Yen, Hsiao-Ching; Chuang, Hung-Jui; Hsiao, Wei-Ling; Tsai, Yun-Chen; Hsu, Po-Min; Chen, Wen-Shiang; Han, Yin-Yi.
Afiliación
  • Yen HC; National Taiwan University Hospital, Taipei, Taiwan. jassicayen@yahoo.com.tw.
  • Chuang HJ; National Taiwan University Hospital, Taipei, Taiwan.
  • Hsiao WL; National Taiwan University Hospital, Taipei, Taiwan.
  • Tsai YC; National Taiwan University Hospital, Taipei, Taiwan.
  • Hsu PM; National Taiwan University Hospital, Taipei, Taiwan.
  • Chen WS; National Taiwan University Hospital, Taipei, Taiwan.
  • Han YY; National Taiwan University Hospital, Taipei, Taiwan. yyhan.ntuh@gmail.com.
Crit Care ; 28(1): 172, 2024 05 22.
Article en En | MEDLINE | ID: mdl-38778416
ABSTRACT

INTRODUCTION:

Traumatic brain injury (TBI) is a major cause of neurodisability worldwide, with notably high disability rates among moderately severe TBI cases. Extensive previous research emphasizes the critical need for early initiation of rehabilitation interventions for these cases. However, the optimal timing and methodology of early mobilization in TBI remain to be conclusively determined. Therefore, we explored the impact of early progressive mobilization (EPM) protocols on the functional outcomes of ICU-admitted patients with moderate to severe TBI.

METHODS:

This randomized controlled trial was conducted at a trauma ICU of a medical center; 65 patients were randomly assigned to either the EPM group or the early progressive upright positioning (EPUP) group. The EPM group received early out-of-bed mobilization therapy within seven days after injury, while the EPUP group underwent early in-bed upright position rehabilitation.
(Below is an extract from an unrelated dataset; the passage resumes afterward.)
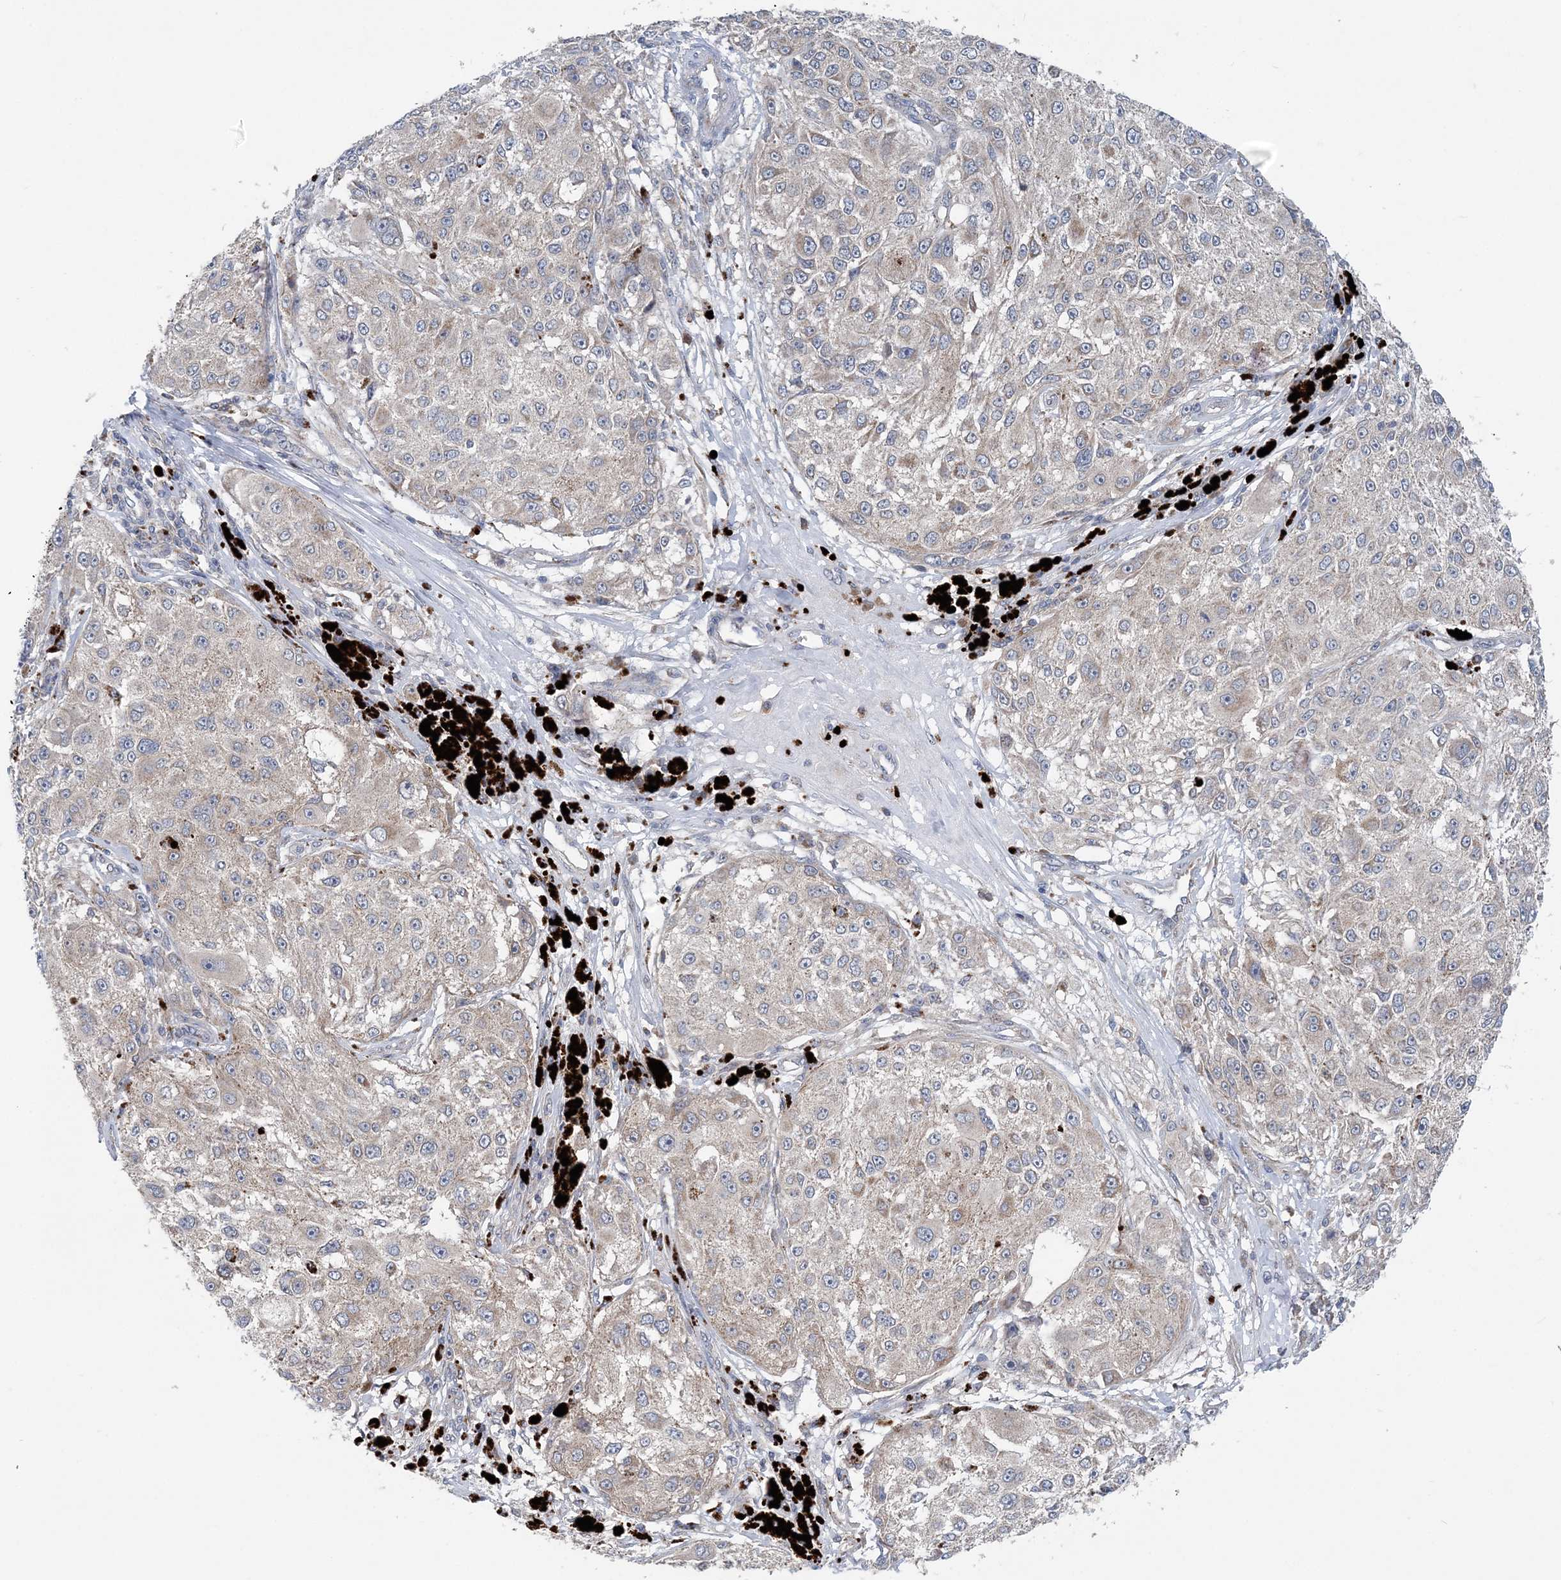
{"staining": {"intensity": "moderate", "quantity": "<25%", "location": "cytoplasmic/membranous"}, "tissue": "melanoma", "cell_type": "Tumor cells", "image_type": "cancer", "snomed": [{"axis": "morphology", "description": "Necrosis, NOS"}, {"axis": "morphology", "description": "Malignant melanoma, NOS"}, {"axis": "topography", "description": "Skin"}], "caption": "This is an image of immunohistochemistry (IHC) staining of melanoma, which shows moderate staining in the cytoplasmic/membranous of tumor cells.", "gene": "COPE", "patient": {"sex": "female", "age": 87}}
The primary outcome was the Perme ICU Mobility Score and secondary outcomes included Functional Independence Measure motor domain (FIM-motor) score, phase angle (PhA), skeletal muscle index (SMI), the length of stay in the intensive care unit (ICU), and duration of ventilation.

RESULTS:

Among 65 randomized patients, 33 were assigned to EPM and 32 to EPUP group. The EPM group significantly outperformed the EPUP group in the Perme ICU Mobility and FIM-motor scores, with a notably shorter ICU stay by 5.9 days (p < 0.001) and ventilation duration by 6.7 days (p = 0.001). However, no significant differences were observed in PhAs.

CONCLUSION:

The early progressive out-of-bed mobilization protocol can enhance mobility and functional outcomes and shorten ICU stay and ventilation duration of patients with moderate-to-severe TBI. Our study's results support further investigation of EPM through larger, randomized clinical trials. Clinical trial registration ClinicalTrials.gov NCT04810273 . Registered 13 March 2021.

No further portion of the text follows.